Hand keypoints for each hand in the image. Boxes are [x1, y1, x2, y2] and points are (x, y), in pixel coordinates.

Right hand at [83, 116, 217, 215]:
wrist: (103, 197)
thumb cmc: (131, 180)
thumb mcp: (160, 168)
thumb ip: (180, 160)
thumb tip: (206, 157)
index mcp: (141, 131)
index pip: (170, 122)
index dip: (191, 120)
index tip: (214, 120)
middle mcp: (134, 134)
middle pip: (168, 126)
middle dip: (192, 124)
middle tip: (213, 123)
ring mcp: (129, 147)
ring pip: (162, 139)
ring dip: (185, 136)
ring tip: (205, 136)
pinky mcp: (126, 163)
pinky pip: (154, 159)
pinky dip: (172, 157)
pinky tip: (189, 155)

--

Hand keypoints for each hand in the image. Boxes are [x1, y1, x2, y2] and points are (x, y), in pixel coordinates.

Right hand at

Problem description: Would you copy every line from the listing above that has the string "hand" in it?

Result for this exercise:
Hand keypoints for each hand in the image. Boxes are [x1, y1, x2, y2] and points are (x, y), in pixel coordinates.
Right hand at [83, 116, 217, 215]:
Hand keypoints for each hand in the image. Boxes are [x1, y1, x2, y2] and points are (x, y), in pixel coordinates.
Right hand at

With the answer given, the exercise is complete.